───── Information given ─────
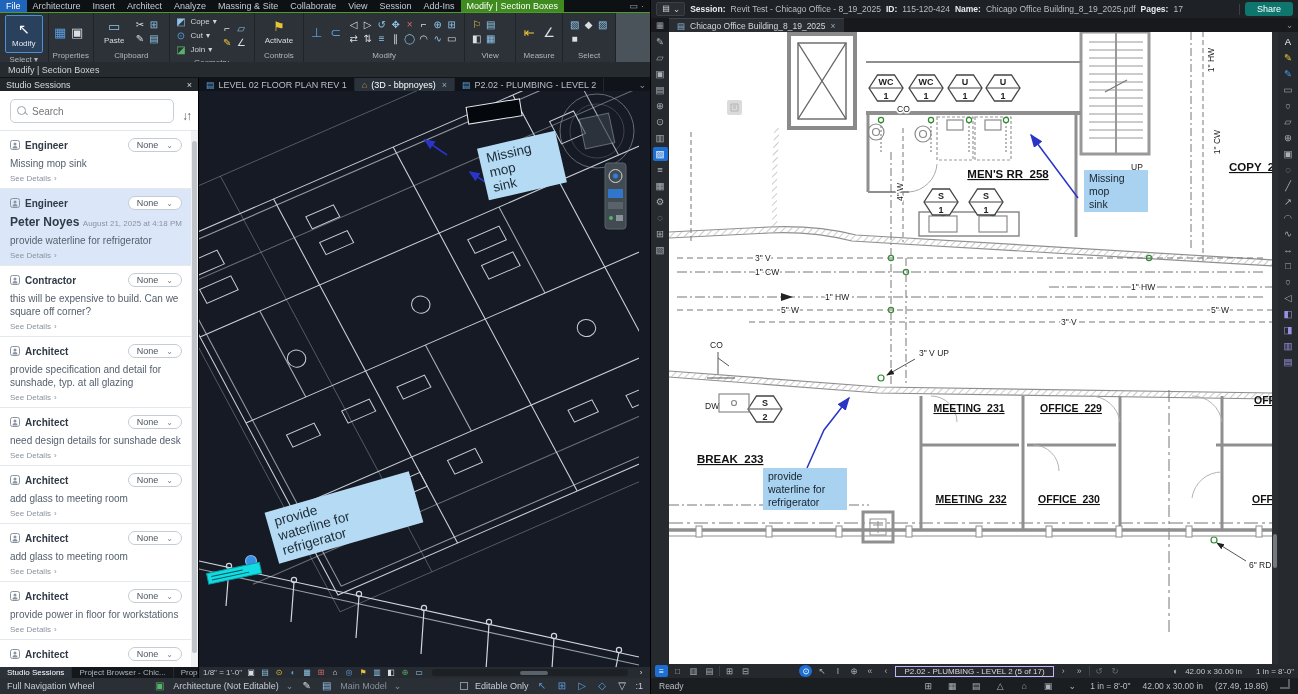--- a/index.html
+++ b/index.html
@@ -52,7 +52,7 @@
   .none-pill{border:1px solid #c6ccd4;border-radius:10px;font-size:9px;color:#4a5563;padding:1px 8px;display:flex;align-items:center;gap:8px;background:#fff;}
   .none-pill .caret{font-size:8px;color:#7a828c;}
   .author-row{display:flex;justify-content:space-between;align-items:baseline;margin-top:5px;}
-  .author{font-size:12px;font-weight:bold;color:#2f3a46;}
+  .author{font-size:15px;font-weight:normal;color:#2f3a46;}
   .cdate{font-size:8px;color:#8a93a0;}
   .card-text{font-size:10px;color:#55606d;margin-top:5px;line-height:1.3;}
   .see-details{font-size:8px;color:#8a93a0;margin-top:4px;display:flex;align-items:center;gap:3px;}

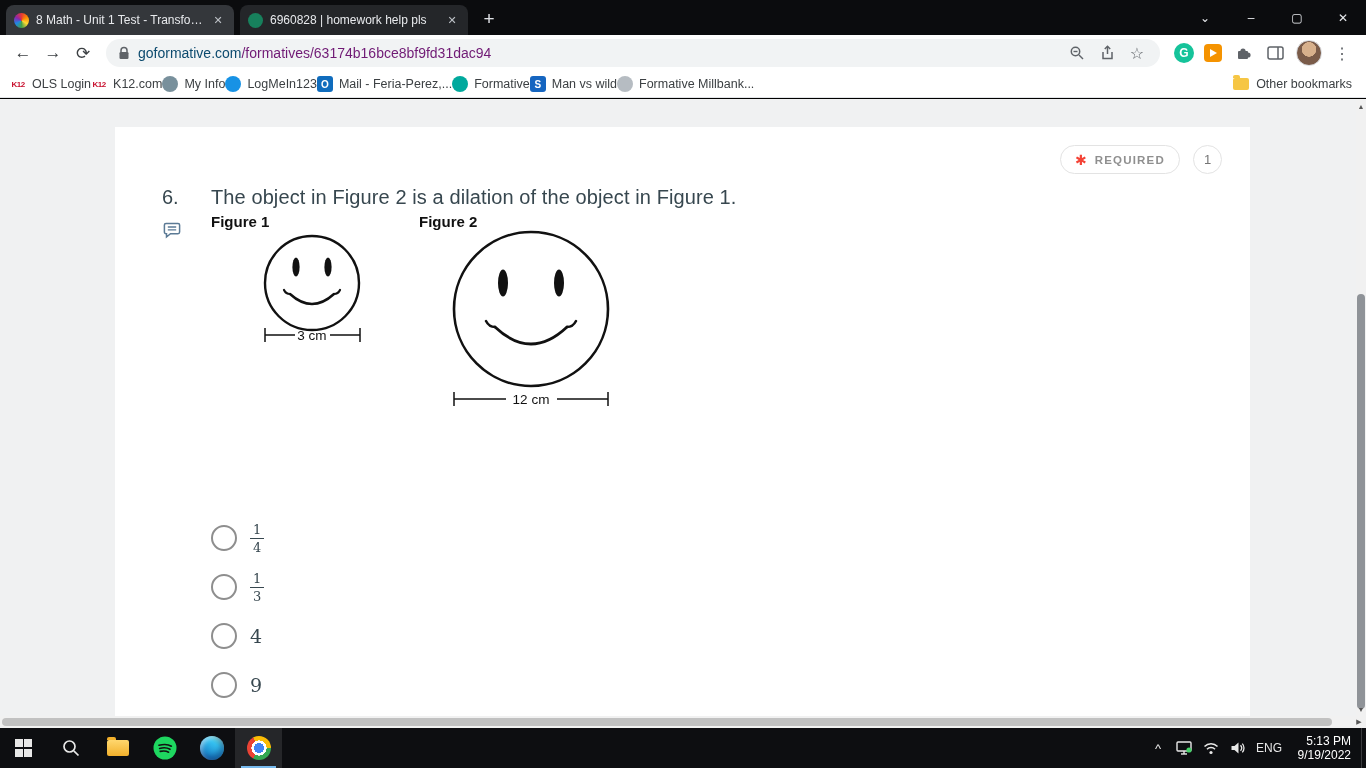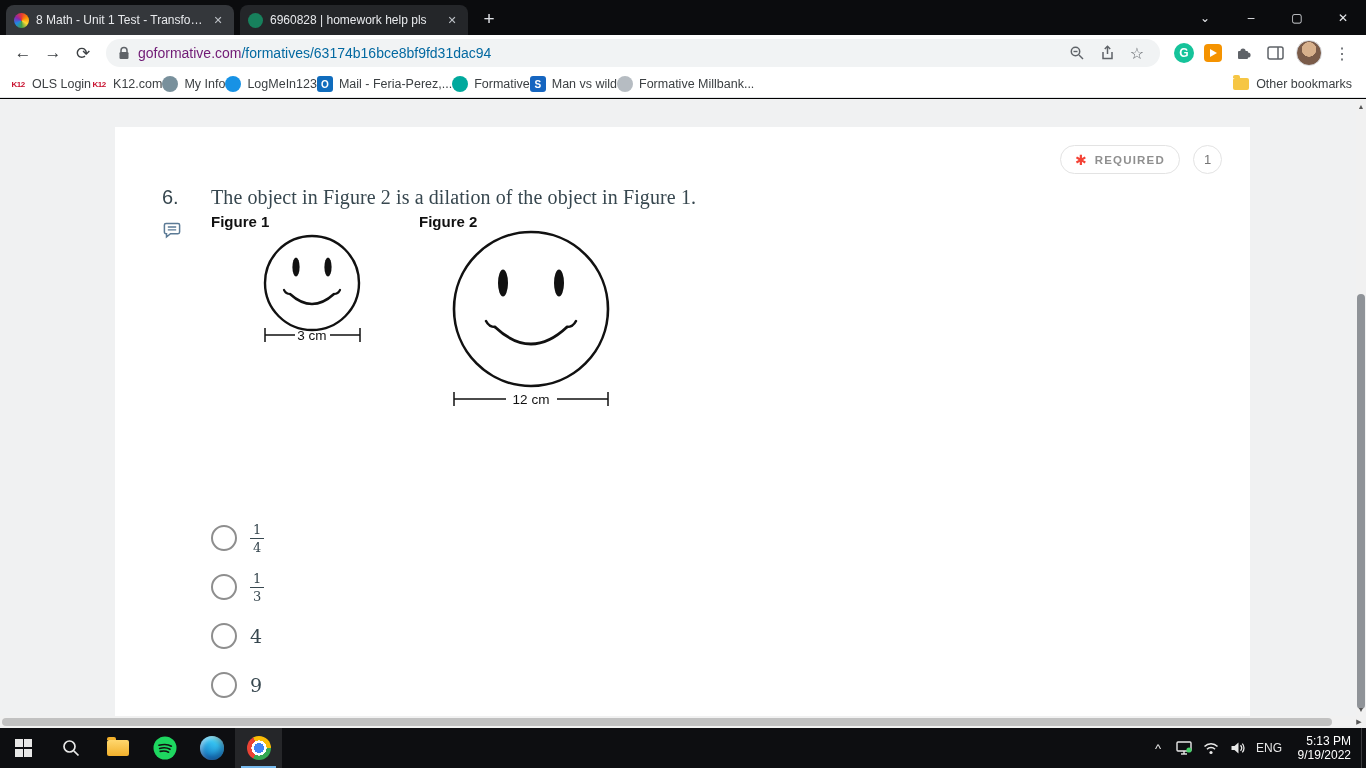--- a/index.html
+++ b/index.html
@@ -24,7 +24,7 @@
   .nav-btn { width:30px; height:30px; display:flex; align-items:center; justify-content:center; font-size:17px; color:#3c4043; border-radius:50%; }
   .omnibox { flex:1; height:28px; background:#f1f3f4; border-radius:14px; margin:0 8px; display:flex; align-items:center; padding:0 12px; gap:8px; }
   .url-text { font-size:14px; white-space:nowrap; overflow:hidden; }
-  .url-host { color:#701a75; }
+  .url-host { color:#0c4a6e; }
   .url-path { color:#0369a1; }
   .omni-spacer { flex:1; }
   .omni-icon { width:22px; height:22px; display:flex; align-items:center; justify-content:center; color:#5f6368; font-size:16px; }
─────
• Work to be completed: Check every line of the data, and copy the ones that contain "flex".

• Solution for this task:
   .none-pill{border:1px solid #c6ccd4;border-radius:10px;font-size:9px;color:#4a5563;padding:1px 8px;display:flex;align-items:center;gap:8px;background:#fff;}
   .author-row{display:flex;justify-content:space-between;align-items:baseline;margin-top:5px;}
   .see-details{font-size:8px;color:#8a93a0;margin-top:4px;display:flex;align-items:center;gap:3px;}
   .nav-btn { width:30px; height:30px; display:flex; align-items:center; justify-content:center; font-size:17px; color:#3c4043; border-radius:50%; }
   .omnibox { flex:1; height:28px; background:#f1f3f4; border-radius:14px; margin:0 8px; display:flex; align-items:center; padding:0 12px; gap:8px; }
   .omni-spacer { flex:1; }
   .omni-icon { width:22px; height:22px; display:flex; align-items:center; justify-content:center; color:#5f6368; font-size:16px; }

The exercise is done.